[DATASET SECTION — start]

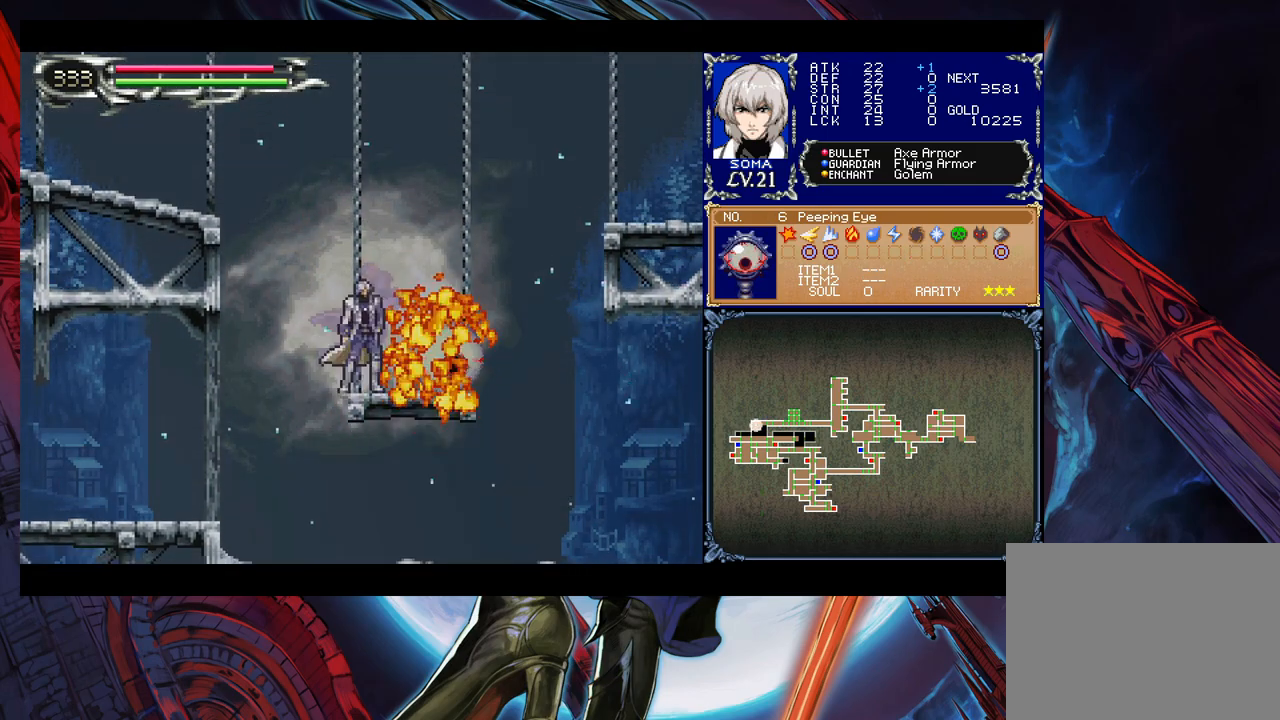
{"buttons": ["B"], "left_stick": "left", "events": [[50, "Y", "down"], [100, "B", "down"], [100, "Y", "up"], [100, "left_stick", "left"]]}
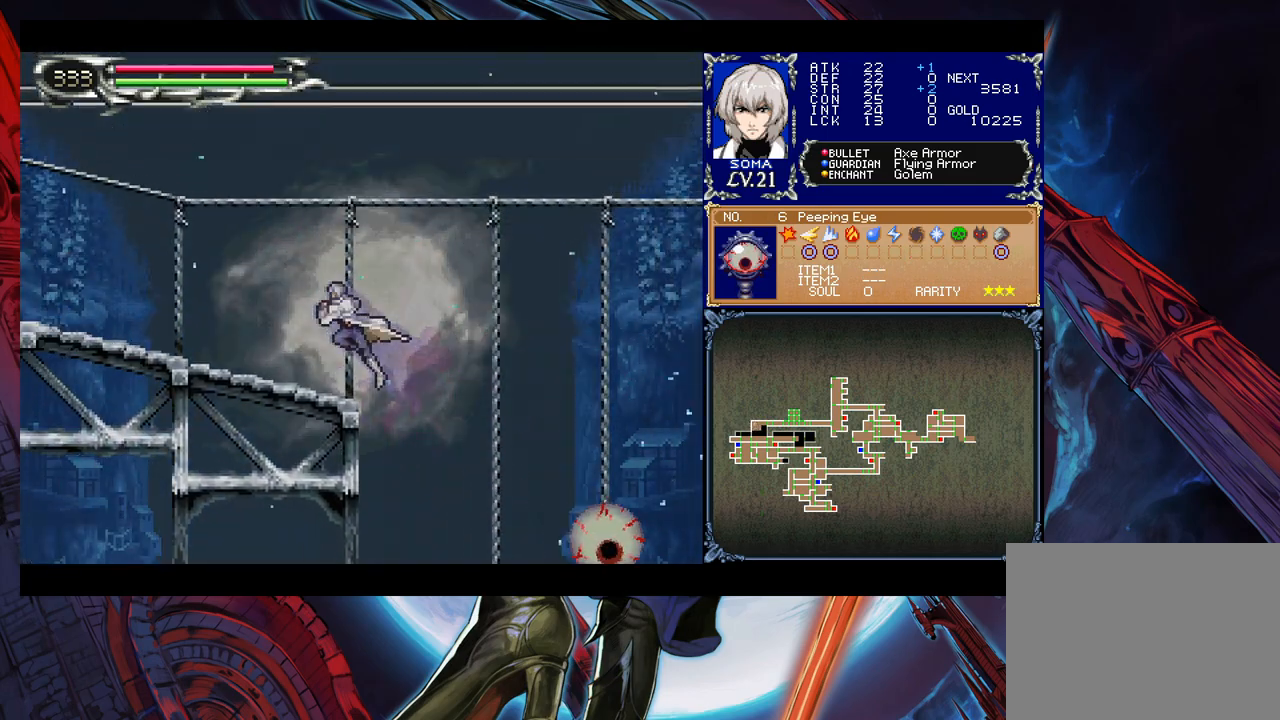
{"buttons": [], "left_stick": "left", "events": [[83, "B", "up"], [250, "Y", "down"], [250, "left_stick", "right"], [300, "B", "down"], [300, "Y", "up"], [333, "left_stick", "left"], [350, "B", "up"]]}
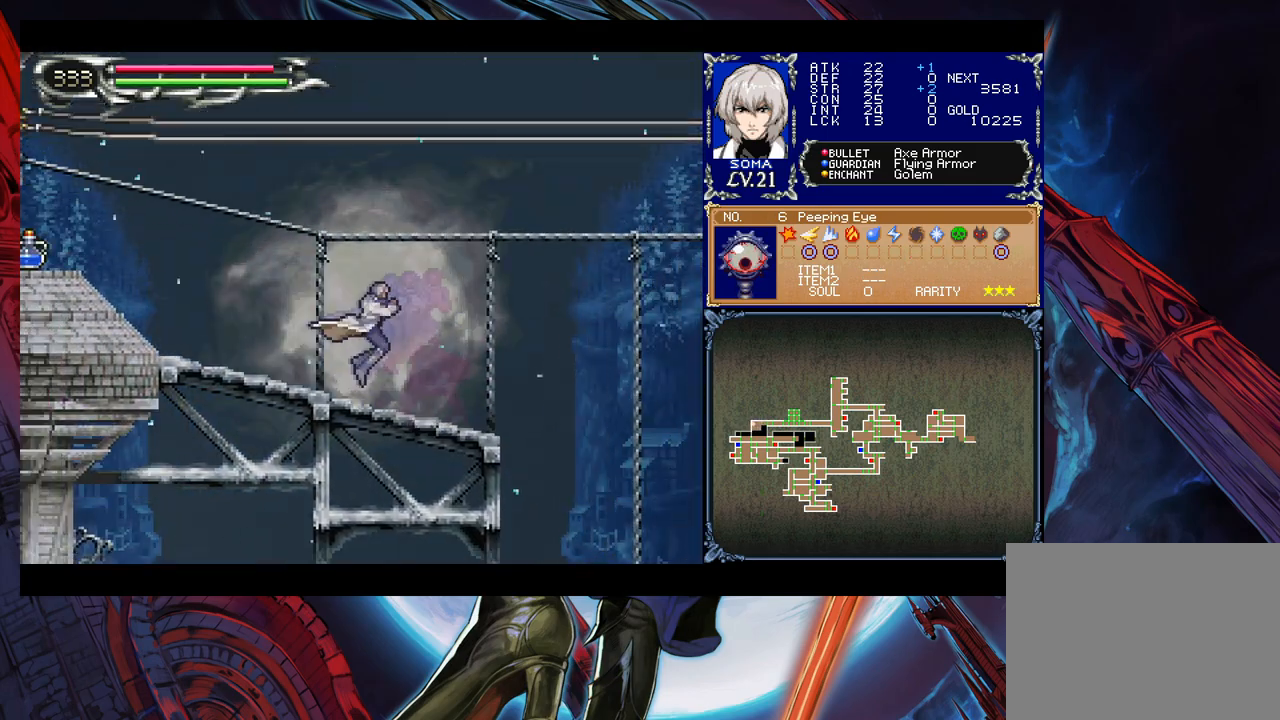
{"buttons": [], "left_stick": "left", "events": [[50, "left_stick", "right"], [100, "Y", "down"], [133, "B", "down"], [133, "Y", "up"], [150, "B", "up"], [150, "left_stick", "left"], [400, "left_stick", "right"], [433, "Y", "down"], [450, "B", "down"], [450, "Y", "up"], [483, "left_stick", "left"], [500, "B", "up"]]}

[DATASET SECTION — finish]

◆ EXERCISE ◆
Where the string "right" occurs in a line above, count that line, and report solely the final figure.

◆ RESULT ◆
2